Let’s start with chestnut one: children undoubtedly get a magical kick out of Christmas which has long been out of the imaginative reach of adults (unless they drink an unseemly amount of cava). As is by now pretty well-known, in Catalonia this magic consists of feeding a log until, on Christmas morning itself, it provides a large number of small presents from its underbelly after it has been whacked by stick-wielding infants who sing songs urging it to defecate. My partner and myself, however, wanted to complement this Catalan tradition with those from our respective countries (the Netherlands and England). So we celebrated the big Dutch Xmas festival, which takes place on December 5 (the day of Sint Nicolaas) by getting together with some Dutch and Dutch-Catalan couples so that a page in blackface – yes – who works for a king who comes from Madrid – yes – could distribute gifts to the youngsters present.
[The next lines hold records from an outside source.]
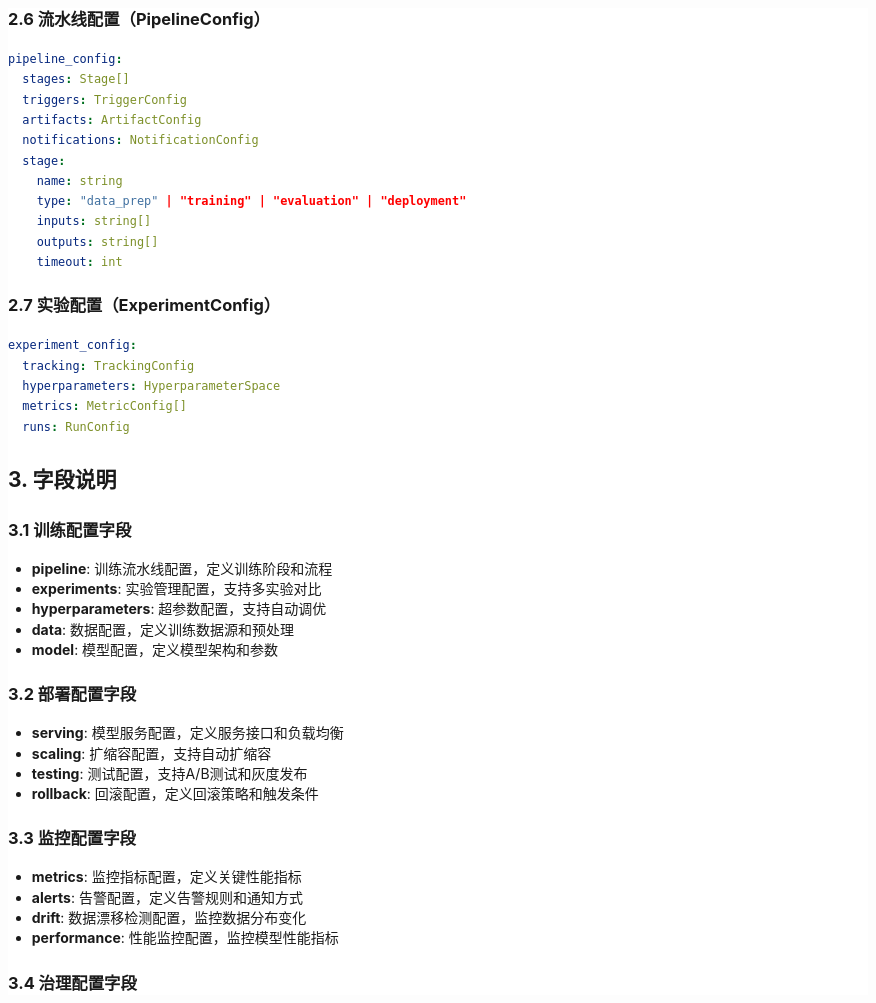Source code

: ### 2.6 流水线配置（PipelineConfig）

```yaml
pipeline_config:
  stages: Stage[]
  triggers: TriggerConfig
  artifacts: ArtifactConfig
  notifications: NotificationConfig
  stage:
    name: string
    type: "data_prep" | "training" | "evaluation" | "deployment"
    inputs: string[]
    outputs: string[]
    timeout: int
```

### 2.7 实验配置（ExperimentConfig）

```yaml
experiment_config:
  tracking: TrackingConfig
  hyperparameters: HyperparameterSpace
  metrics: MetricConfig[]
  runs: RunConfig
```

## 3. 字段说明

### 3.1 训练配置字段

- **pipeline**: 训练流水线配置，定义训练阶段和流程
- **experiments**: 实验管理配置，支持多实验对比
- **hyperparameters**: 超参数配置，支持自动调优
- **data**: 数据配置，定义训练数据源和预处理
- **model**: 模型配置，定义模型架构和参数

### 3.2 部署配置字段

- **serving**: 模型服务配置，定义服务接口和负载均衡
- **scaling**: 扩缩容配置，支持自动扩缩容
- **testing**: 测试配置，支持A/B测试和灰度发布
- **rollback**: 回滚配置，定义回滚策略和触发条件

### 3.3 监控配置字段

- **metrics**: 监控指标配置，定义关键性能指标
- **alerts**: 告警配置，定义告警规则和通知方式
- **drift**: 数据漂移检测配置，监控数据分布变化
- **performance**: 性能监控配置，监控模型性能指标

### 3.4 治理配置字段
I myself wanted to keep the English custom of hanging a sock at the end of the bed on Christmas Eve so that Santa Claus could pop in and fill it to the brim. We ended up doing all three things, but our children made it clear that what they liked best was beating seven shades of excrement out of a defenceless piece of wood, so we stuck with that.
As for Christmas being a family event, that’s quite tricky if you’re a foreign resident and what’s left of your family live in the countries of your birth and a persistent pandemic makes it unadvisable to travel.
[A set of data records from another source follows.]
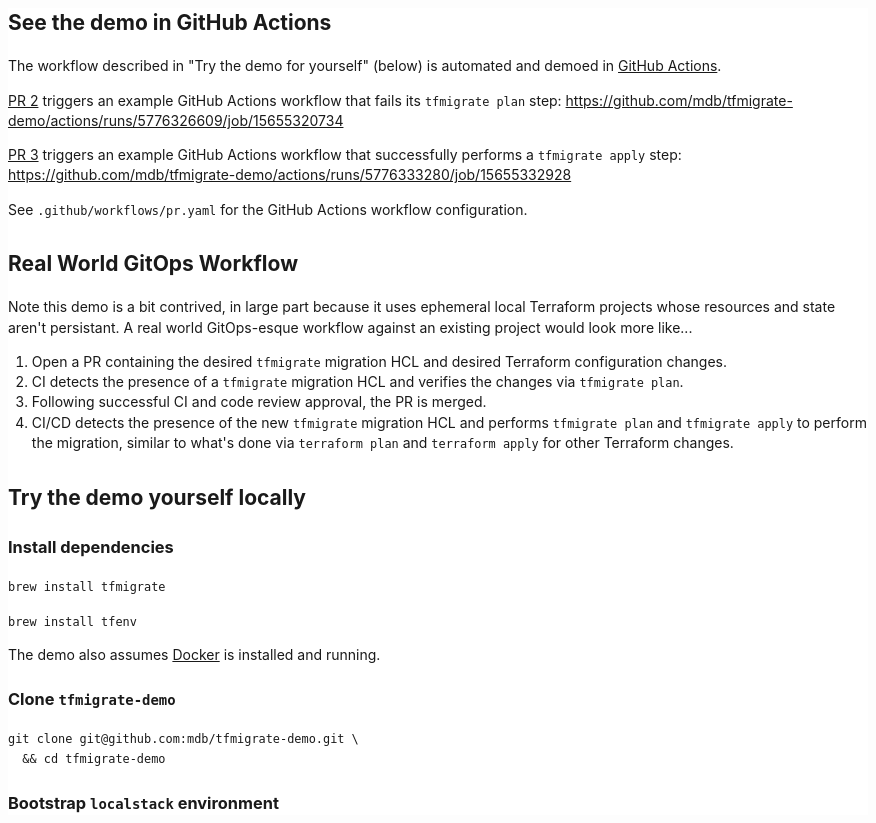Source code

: ## See the demo in GitHub Actions

The workflow described in "Try the demo for yourself" (below) is automated and demoed in [GitHub Actions](https://github.com/mdb/tfmigrate-demo/actions).

[PR 2](https://github.com/mdb/tfmigrate-demo/pull/2) triggers an example GitHub
Actions workflow that fails its `tfmigrate plan` step: https://github.com/mdb/tfmigrate-demo/actions/runs/5776326609/job/15655320734

[PR 3](https://github.com/mdb/tfmigrate-demo/pull/3) triggers an example GitHub
Actions workflow that successfully performs a `tfmigrate apply` step: https://github.com/mdb/tfmigrate-demo/actions/runs/5776333280/job/15655332928

See `.github/workflows/pr.yaml` for the GitHub Actions workflow configuration.

## Real World GitOps Workflow

Note this demo is a bit contrived, in large part because it uses ephemeral local
Terraform projects whose resources and state aren't persistant. A real world
GitOps-esque workflow against an existing project would look more like...

1. Open a PR containing the desired `tfmigrate` migration HCL and desired Terraform
   configuration changes.
2. CI detects the presence of a `tfmigrate` migration HCL and verifies the
   changes via `tfmigrate plan`.
3. Following successful CI and code review approval, the PR is merged.
4. CI/CD detects the presence of the new `tfmigrate` migration HCL  and performs
   `tfmigrate plan` and `tfmigrate apply` to perform the migration, similar to
   what's done via `terraform plan` and `terraform apply` for other Terraform
   changes.

## Try the demo yourself locally

### Install dependencies

```
brew install tfmigrate
```

```
brew install tfenv
```

The demo also assumes [Docker](https://www.docker.com/) is installed and running.

### Clone `tfmigrate-demo`

```
git clone git@github.com:mdb/tfmigrate-demo.git \
  && cd tfmigrate-demo
```

### Bootstrap `localstack` environment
And as for Christmas being commercial, that’s as obvious as the sun in August. Why else do all those ads for toys, perfumes, cava and – once again – torrons pop up, Groundhog Day-like, year after year at this time of year? After all, Christmas is all about giving and receiving. Which involves going into shops – or on websites – and paying money. So there we have Christmas in a nutshell: a bit of magic if you’re under eight, a bit of family (depending on your circumstances) and lots of commerce.
But wait, I hear someone predictably say, isn’t it also a spiritual festival? Well, less than 10% of Catalans are regular church goers, which isn’t much of a start. On top of which, there have long been doubts about the authenticity or even the physical – as opposed to mythical – existence of the Christ: all his miracles are repeat performances of ones which are in the Old Testament (to give just two examples among many: the virgin birth is in Judges, 13; and story of the loaves and fishes, in 2 Kings; etc.). It’s not sure either where Jesus was born, given that Nazareth doesn’t appear in the historical record until 4CE, and the Bible’s other option, Bethlehem, the birthplace of King David and the burial ground of the Greek god of wheat Adonis – Bethlehem means ’the house of bread’, in Hebrew – seems too symbolically convenient. We also don’t know when Jesus was born, given that the 6th-century monk who fixed the year currently used made a seven-year slip-up; and as for the date, in 200CE the Coptic Christians of Egypt declared he was born on January 6 – they still do – but in 300CE the Roman Christians substituted this for that of the winter solstice, celebrated for centuries by the Roman pagans and later by the followers of Mithras: December 25. In short, in religious terms, Christmas is the celebration in the wrong year on the wrong day of the birth of a person who might or might not have existed. But faith, after all, is all about believing things that cannot be proven.
Myself, I don’t buy into (any) religion, but I do enjoy buying, when I can afford it, and now that the kids are old enough to no longer believe in magic and my surviving English family is unreachable, buying is all that’s left: presents, food, wine and – yet again – torrons. Indeed, I love the commercial side of Christmas, maybe because each time round it’s like a last-gasp shopping spree, a kind of money-driven carpe diem. So: Prettige Kerst! Happy Christmas ! Bon Nadal!